___ Vorliegender Artikel

Wie Orwells “Animal Farm” einen radikalen Moslem dazu angeleitet hat moderat zu werden

Als Maadid Nawaz in den 1990ern in Essex in England aufwuchs, als Sohn pakistanischer Eltern, war die erste Ausdrucksform für die rebellische Seite in ihm der Hip Hop.

Wie Orwells “Animal Farm” einen radikalen Moslem dazu angeleitet hat moderat zu werden

Mit freundlicher Genehmigung der Quilliam Foundation

„Er gab mir das Gefühl, dass meine Identität von Bedeutung sein könnte – und von Bedeutung war – während ich als Britischer Pakistani im Angesicht des Rassismus der weißen Gesellschaft aufwuchs,“ erzählt Nawaz Terry Goss von Fresh Air, „aber er verwirrte mich auch bezüglich der Frage, woher meine Familie kam und warum sie in keine von beiden Kulturen wirklich passte.“

Im Alter von 16 wurde Nawaz von einem desinteressierten britischen Teenager in einen islamistischen Rekrutierer verwandelt, als er der Islamistengruppe Hizb ut-Tahrir beitrat. Nawaz setzte sein Hochschulstudium fort und verbrachte ein Jahr im ägyptischen Ausland, wo er seine Rekrutierungsarbeit fortsetzte. In Folge wurde er von 2002 an für vier Jahre eingesperrt.

______

Übungsaufgaben
A. Beantworten Sie anhand des Artikels über Nawaz:
(i) In welchem Jahrzehnt wuchs Nawaz in Essex auf?
(ii) Welcher Gruppe trat er im Alter von 16 Jahren bei?
(iii) Ab welchem Jahr und für wie lange wurde er eingesperrt?
B. Schreiben Sie aus dem Artikel über Nawaz alles von "Als Maadid Nawaz" bis einschließlich "der Hip Hop." wortgetreu ab.
Für die Bearbeitung werden die Daten nicht benötigt.

___ Rohdaten

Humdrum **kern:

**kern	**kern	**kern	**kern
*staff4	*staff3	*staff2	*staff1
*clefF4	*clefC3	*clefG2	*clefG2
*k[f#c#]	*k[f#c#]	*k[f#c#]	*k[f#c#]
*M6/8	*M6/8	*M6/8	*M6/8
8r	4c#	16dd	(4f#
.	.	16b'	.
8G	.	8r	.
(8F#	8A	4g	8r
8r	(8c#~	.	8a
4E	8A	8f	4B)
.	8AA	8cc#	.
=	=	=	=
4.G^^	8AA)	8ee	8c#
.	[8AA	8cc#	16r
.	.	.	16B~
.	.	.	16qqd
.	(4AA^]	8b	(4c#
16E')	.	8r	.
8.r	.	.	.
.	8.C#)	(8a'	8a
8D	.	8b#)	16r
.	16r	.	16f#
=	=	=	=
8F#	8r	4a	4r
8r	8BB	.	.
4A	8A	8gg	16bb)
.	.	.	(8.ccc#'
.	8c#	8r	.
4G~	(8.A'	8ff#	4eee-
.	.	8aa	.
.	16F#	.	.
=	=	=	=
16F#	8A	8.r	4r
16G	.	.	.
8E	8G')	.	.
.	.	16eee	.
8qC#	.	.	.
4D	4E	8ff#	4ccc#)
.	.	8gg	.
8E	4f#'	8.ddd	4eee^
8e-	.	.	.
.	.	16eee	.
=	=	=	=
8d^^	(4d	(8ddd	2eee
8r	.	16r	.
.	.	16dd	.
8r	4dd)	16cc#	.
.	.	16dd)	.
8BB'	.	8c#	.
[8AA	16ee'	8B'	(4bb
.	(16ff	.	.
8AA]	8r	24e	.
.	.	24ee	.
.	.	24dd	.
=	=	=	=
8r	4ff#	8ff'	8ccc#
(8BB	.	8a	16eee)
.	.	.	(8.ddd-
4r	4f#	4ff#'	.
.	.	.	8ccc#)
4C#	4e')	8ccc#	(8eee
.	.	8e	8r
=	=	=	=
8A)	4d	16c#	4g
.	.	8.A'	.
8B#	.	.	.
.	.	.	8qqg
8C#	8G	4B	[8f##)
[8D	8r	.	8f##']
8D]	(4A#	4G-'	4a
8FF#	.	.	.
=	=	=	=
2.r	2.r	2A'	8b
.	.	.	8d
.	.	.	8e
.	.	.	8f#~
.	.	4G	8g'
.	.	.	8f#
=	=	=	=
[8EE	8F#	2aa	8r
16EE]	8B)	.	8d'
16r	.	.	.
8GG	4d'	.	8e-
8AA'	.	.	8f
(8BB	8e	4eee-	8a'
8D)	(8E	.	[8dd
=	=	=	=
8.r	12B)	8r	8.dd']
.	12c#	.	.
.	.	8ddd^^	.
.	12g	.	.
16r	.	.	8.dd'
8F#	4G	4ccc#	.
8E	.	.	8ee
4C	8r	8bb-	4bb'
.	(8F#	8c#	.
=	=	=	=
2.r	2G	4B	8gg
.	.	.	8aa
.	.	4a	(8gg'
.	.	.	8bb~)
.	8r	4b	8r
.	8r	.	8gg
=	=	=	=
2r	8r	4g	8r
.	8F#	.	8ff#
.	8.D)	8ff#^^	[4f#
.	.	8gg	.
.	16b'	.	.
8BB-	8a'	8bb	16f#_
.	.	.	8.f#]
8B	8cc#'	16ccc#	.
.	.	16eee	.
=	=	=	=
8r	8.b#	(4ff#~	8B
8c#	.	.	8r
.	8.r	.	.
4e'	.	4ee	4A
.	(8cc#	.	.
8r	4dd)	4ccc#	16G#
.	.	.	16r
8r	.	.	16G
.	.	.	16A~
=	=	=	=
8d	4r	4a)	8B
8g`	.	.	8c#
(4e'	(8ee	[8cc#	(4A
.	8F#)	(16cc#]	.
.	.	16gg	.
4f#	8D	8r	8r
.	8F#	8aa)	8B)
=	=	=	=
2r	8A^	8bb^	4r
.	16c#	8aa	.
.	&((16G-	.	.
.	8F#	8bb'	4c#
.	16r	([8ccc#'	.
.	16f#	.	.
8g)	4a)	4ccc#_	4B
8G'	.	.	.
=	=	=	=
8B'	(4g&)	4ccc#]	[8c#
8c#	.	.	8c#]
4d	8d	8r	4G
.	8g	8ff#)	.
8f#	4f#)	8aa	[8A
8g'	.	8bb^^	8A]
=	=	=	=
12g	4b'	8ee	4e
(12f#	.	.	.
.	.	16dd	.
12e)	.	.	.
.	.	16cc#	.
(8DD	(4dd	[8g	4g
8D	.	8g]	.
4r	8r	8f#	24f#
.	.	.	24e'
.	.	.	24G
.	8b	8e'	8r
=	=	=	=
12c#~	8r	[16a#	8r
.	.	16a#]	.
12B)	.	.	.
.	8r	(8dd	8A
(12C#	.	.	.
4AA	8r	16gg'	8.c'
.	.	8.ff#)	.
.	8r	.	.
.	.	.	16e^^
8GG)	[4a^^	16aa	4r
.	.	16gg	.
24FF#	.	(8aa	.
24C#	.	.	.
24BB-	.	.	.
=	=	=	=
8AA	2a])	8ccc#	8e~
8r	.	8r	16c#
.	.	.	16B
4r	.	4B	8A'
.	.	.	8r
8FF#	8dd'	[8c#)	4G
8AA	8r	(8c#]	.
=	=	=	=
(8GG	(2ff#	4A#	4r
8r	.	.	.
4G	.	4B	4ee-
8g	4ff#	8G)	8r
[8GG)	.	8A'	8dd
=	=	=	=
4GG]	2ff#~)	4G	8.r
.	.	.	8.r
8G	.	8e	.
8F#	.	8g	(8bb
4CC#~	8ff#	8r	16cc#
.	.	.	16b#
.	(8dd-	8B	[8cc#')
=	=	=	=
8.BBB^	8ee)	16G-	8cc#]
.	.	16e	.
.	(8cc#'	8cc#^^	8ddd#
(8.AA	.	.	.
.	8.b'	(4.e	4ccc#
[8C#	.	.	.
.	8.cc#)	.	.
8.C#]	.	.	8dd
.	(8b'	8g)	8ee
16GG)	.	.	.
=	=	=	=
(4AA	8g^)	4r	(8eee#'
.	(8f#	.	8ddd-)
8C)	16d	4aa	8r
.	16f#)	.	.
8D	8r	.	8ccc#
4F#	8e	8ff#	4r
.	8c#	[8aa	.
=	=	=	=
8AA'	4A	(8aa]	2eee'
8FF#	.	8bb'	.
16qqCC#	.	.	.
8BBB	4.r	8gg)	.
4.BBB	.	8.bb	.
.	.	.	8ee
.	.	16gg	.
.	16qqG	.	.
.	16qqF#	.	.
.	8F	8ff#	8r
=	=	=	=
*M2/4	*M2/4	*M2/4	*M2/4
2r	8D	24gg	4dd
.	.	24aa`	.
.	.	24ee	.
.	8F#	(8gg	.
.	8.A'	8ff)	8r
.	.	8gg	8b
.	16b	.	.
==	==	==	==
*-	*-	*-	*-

______

Ergebnisse
A.
(i) In den 1990ern.
(ii) Der Islamistengruppe Hizb ut-Tahrir.
(iii) Ab 2002 für vier Jahre.

B.
Als Maadid Nawaz in den 1990ern in Essex in England aufwuchs, als Sohn pakistanischer Eltern, war die erste Ausdrucksform für die rebellische Seite in ihm der Hip Hop.